Mizu | The Ramen Seven

Instant noodles, among a lineup of instant everything, form a great part of the Filipino diet. Nissin was my introduction to ramen and it took some time for several tsunamis to wash some real Japanese ramen chefs ashore. The origins of ramen are a point of great debate as it can be argued that it is the Japanese pronunciation of the Chinese lo’mien. This argument would support a simplification of the Book of Genesis where, in The Beginning, God created China then China took care of making everything else. The Nine-Dash Lined dish made its way South to the Philippines and even further down to the Queen City where it was highlighted of recent at Waterfront Cebu City Hotel & Casinos’ Japanese culinary diadem, Mizu. Mizu’s Flavors of Ramen series come in definite characteristics as in Kurosawa’s Seven.

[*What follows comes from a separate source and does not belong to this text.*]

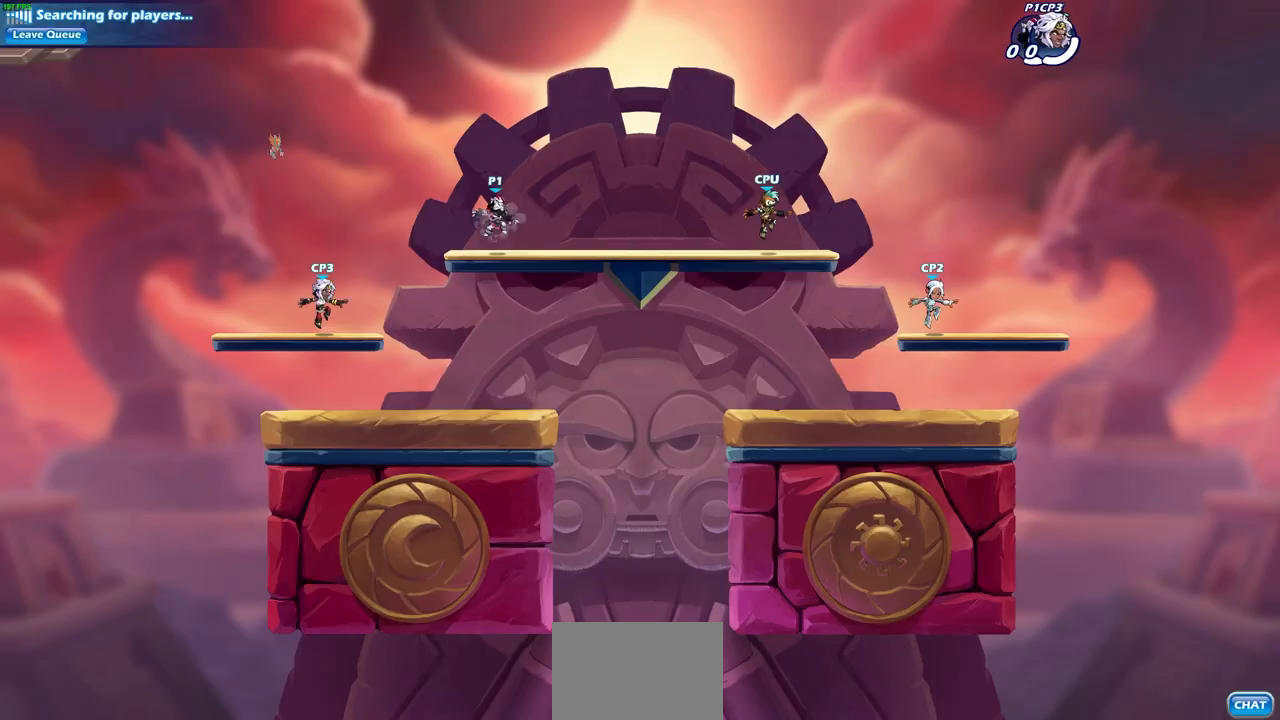
{"buttons": [], "left_stick": "up-right", "right_stick": "center", "events": [[67, "CROSS", "up"], [133, "CROSS", "down"], [150, "left_stick", "right"], [233, "CROSS", "up"], [250, "left_stick", "up-left"], [333, "left_stick", "up-right"], [417, "left_stick", "up-left"], [500, "left_stick", "up-right"]]}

Mizu's Flavors Of Ramen Series

Mizu’s Flavors Of Ramen Series

The classic, rich Pork Bone Broth,Tonkotsu, serves as the base for Pork Spareribs, Egg and Ramen Noodles in the Tonkotsu Ramen. The broth, milky from the hours-long boiling of pork bones is not a far cry from the Pinoy Pochero only that it boasts of pork’s sweet meat flavor versus the heavier beef and has Japanese elements of Chasyu and Narutomaki.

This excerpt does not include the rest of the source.